The new Common Core standards will lead to several curriculum changes in schools this fall. Examples include:
• Shapes introduced in kindergarten, instead of the first grade.
• Factoring, prime numbers, composites and adding, subtracting and multiplying fractions introduced in the fourth grade, not the fifth grade.
• Negative numbers introduced in the sixth grade, not the seventh grade.
• Solving inequalities and basic probability introduced in the seventh grade, not the eighth grade.
• Calculating the mean absolute deviation introduced in the sixth grade, not the ninth grade.
• Determining the volume of a sphere introduced in the eighth grade, not the 10th grade.
• Use of the Pythagorean Theorem to find distances introduced in the eighth grade, not the ninth grade.
In English/language arts:
• The function of adverbs introduced in the third grade, not the fourth grade.
• Abstract nouns introduced in the third grade, not the sixth grade.
• Specific verb tenses introduced in the third grade, not the fifth grade.

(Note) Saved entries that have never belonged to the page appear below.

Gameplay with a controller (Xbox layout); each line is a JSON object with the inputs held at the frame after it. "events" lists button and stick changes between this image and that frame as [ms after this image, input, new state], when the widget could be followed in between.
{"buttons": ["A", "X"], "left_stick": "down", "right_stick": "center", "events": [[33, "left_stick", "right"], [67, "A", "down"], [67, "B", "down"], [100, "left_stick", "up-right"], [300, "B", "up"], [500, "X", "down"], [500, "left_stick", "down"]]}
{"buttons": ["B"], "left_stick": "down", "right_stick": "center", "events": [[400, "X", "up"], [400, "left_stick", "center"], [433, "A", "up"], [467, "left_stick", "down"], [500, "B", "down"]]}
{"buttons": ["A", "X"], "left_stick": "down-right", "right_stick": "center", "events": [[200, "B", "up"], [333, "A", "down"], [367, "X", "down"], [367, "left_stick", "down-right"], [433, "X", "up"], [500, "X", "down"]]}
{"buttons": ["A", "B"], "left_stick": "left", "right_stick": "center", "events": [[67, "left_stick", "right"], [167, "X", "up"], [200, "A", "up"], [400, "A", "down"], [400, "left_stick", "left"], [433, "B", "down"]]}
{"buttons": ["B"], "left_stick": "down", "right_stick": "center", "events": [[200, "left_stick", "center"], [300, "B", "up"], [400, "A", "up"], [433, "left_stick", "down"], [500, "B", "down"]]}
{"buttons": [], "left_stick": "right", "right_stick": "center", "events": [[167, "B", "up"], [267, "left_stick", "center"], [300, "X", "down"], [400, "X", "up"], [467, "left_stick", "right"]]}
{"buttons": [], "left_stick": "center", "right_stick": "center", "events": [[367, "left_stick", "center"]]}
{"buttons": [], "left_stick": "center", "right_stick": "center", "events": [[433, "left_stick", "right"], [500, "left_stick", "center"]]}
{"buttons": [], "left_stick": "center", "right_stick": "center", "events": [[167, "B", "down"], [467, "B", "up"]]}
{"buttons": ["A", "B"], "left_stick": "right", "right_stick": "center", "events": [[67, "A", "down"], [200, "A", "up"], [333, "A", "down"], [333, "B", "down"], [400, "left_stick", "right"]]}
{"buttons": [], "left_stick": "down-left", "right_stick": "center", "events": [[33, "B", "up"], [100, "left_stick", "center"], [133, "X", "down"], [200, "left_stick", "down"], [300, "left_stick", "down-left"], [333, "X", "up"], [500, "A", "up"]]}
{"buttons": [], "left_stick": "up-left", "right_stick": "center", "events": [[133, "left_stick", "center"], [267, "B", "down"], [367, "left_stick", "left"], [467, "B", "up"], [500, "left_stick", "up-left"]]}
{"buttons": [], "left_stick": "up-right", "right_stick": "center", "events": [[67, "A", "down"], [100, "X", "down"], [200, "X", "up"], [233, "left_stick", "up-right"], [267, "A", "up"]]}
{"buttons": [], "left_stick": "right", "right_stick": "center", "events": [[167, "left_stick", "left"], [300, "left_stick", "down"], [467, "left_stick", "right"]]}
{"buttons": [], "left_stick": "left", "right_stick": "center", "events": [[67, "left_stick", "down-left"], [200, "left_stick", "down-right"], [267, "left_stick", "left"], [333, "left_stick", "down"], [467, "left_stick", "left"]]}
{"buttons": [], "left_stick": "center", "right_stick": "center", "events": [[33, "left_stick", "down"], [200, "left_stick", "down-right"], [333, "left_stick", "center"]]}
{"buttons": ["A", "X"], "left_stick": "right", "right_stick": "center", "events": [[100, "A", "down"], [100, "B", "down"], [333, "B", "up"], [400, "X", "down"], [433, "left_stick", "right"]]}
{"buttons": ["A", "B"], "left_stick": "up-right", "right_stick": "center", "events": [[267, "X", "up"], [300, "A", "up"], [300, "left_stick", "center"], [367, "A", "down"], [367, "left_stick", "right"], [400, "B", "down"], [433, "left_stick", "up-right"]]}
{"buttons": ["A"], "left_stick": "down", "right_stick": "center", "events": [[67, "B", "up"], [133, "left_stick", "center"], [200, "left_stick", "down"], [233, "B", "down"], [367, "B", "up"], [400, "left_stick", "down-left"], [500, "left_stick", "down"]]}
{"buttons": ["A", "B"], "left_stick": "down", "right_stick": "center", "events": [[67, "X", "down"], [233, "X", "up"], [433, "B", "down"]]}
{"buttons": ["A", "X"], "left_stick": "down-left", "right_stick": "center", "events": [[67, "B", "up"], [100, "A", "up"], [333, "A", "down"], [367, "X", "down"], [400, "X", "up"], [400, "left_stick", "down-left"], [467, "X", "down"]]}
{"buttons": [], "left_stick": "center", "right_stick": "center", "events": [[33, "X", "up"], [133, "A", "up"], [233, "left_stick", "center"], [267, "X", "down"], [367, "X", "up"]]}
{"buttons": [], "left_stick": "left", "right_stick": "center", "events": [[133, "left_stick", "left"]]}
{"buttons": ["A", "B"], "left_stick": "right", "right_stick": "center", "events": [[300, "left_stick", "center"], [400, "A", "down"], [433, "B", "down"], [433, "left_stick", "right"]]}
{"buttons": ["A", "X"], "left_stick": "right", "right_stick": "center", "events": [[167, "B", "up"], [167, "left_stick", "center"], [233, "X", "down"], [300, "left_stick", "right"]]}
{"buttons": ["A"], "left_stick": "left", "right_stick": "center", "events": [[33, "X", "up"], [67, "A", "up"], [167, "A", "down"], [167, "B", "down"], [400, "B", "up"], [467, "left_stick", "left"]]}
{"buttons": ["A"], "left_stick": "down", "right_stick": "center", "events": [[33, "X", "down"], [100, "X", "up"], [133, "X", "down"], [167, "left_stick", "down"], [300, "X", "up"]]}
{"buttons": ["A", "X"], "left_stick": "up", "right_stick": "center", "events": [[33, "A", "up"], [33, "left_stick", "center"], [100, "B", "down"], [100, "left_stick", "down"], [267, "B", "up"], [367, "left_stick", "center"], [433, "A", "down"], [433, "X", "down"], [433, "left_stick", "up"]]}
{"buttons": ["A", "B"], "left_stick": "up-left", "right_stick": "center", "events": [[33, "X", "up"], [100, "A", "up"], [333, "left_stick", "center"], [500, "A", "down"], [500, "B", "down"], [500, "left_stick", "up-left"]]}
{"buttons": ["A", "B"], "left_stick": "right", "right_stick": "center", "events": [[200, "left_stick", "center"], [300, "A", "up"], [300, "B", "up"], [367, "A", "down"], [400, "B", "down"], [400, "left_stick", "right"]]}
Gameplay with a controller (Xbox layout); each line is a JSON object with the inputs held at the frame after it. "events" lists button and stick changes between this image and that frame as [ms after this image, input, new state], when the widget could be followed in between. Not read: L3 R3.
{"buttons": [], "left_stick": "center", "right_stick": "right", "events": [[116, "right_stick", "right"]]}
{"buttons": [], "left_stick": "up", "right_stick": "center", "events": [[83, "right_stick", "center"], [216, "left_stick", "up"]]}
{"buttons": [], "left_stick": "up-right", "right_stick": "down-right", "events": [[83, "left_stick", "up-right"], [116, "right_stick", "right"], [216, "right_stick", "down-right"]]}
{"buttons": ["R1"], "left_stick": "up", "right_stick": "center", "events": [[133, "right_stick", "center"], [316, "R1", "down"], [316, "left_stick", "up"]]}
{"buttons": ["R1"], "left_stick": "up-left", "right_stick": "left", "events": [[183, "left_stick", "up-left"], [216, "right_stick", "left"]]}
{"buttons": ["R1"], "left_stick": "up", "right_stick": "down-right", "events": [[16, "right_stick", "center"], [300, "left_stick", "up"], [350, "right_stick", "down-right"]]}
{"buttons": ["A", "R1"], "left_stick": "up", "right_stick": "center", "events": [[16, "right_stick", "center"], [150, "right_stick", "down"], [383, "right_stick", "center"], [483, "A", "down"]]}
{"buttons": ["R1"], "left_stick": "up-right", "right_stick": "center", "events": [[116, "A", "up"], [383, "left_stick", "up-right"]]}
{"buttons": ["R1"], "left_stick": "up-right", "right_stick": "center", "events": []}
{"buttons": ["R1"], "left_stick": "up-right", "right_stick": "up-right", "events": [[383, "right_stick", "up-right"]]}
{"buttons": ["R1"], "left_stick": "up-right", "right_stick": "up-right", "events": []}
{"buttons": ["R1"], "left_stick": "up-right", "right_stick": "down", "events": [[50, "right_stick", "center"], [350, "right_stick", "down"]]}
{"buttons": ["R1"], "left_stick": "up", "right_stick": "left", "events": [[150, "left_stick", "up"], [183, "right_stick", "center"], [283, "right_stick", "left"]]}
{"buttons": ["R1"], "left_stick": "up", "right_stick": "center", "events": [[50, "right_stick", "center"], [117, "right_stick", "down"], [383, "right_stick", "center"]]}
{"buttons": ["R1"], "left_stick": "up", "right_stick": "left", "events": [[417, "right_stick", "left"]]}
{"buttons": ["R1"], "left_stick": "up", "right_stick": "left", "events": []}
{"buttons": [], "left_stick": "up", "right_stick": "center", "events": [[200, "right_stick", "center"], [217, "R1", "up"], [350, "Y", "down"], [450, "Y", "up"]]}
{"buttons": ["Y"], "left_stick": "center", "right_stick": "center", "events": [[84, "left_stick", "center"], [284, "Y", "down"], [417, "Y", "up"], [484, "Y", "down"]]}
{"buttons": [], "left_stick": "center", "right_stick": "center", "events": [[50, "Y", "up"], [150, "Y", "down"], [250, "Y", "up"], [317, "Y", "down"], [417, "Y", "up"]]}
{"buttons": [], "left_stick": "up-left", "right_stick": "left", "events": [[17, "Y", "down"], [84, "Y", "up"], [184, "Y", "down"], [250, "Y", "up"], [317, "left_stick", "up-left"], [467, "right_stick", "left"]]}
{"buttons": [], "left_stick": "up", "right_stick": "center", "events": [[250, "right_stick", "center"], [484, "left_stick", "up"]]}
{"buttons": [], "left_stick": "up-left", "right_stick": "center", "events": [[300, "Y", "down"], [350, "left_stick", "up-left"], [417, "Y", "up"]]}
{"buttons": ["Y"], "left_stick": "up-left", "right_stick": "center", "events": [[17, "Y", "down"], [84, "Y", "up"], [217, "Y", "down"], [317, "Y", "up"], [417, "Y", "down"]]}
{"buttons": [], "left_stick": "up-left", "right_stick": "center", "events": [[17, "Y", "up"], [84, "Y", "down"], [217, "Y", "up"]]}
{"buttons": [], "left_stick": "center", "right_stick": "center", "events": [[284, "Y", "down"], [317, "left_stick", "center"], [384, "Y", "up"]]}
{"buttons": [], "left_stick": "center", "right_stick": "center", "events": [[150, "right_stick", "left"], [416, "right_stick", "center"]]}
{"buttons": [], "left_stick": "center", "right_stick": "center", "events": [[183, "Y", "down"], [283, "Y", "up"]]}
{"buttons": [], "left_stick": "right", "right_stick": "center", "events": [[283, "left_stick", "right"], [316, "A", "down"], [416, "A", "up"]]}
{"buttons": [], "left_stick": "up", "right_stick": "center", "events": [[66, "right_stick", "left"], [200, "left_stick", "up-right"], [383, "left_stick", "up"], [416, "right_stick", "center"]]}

• Pronoun-antecedent agreement introduced in the third grade, not the seventh grade.
• Comparative and superlative adjectives introduced in the third grade, not the seventh grade.
New challenges await Bulloch County students returning to school this fall.
As part of the Common Core State Standards adopted by Georgia, and 44 other states, school curriculums have undergone major changes that will expect more, sooner from children than in years past.
Just a few examples of what students can anticipate: learning shapes in kindergarten rather than first grade, factoring and multiplying fractions in fourth grade instead of fifth, and being introduced to certain adjective and noun forms three years earlier than when traditionally taught.
The new Common Core Georgia Performance Standards, which will roll out in August in English/language arts (K-12) and math (K-9), are designed to provide teachers and parents with a common understanding of what is expected of students at each grade level.
The curriculum changes are being made to better prepare the country’s students for success after school.
“The Common Core demands higher rigor so that our students will be competitive when they graduate,” said Fran Stephens, the Bulloch County school system’s interim superintendent. “The state's goal for joining with other states in this curriculum is to provide more consistency for students moving from state to state and to raise the rigor and expectations for all students.”
Stephens said the Common Core curriculum will emphasize more informational texts, rather than just literature and fiction in language arts studies. The new guidelines will focus on reading, writing, speaking, listening and grammar. The literacy standards are designed to enhance science, social studies and technical standards, requiring students to read and write at high levels in all of their courses, she said.
New Common Core math standards will be very similar to previous standards, she said, “except at the high school level.”
“GPS (Georgia Performance Standards) math is integrated into math I, math II, math III and math IV, with each course containing strands of algebra, geometry, statistics, and trigonometry,” Stephens said, of the previous curriculum. “With CCGPS, we will return to discrete math, beginning with coordinate algebra in ninth grade. These discrete high school courses will be phased in one year at a time beginning next year.”
Common Core curriculum changes are also expected for science and, later, social studies; those changes are still a few years away, according to state education officials.
Stephens said teachers have already begun preparing for the new set of standards.
“Middle and high school teachers have worked this year in countywide Professional Learning Communities to learn the new standards and to incorporate them into their curriculum maps and assessments,” she said. “Elementary teachers worked in school-based PLCs to do the same. The state has provided webinars on the standards, and they are providing teaching guides, frameworks and model units for our teachers to use. Many of our teachers participated in additional professional learning provided by RESA (Regional Educational Services Agency), and we will continue to provide professional learning for them throughout the coming year.”
Most educators see the changes as necessary if students in the state and nation are to be competitive in a global society.
The help fund the transition, Georgia is receiving $400 million in federal Race to the Top grant funding.
Stephens believes the new set of standards will be of benefit to students.
“We are supportive of the changes and will work hard to implement them with fidelity,” she said.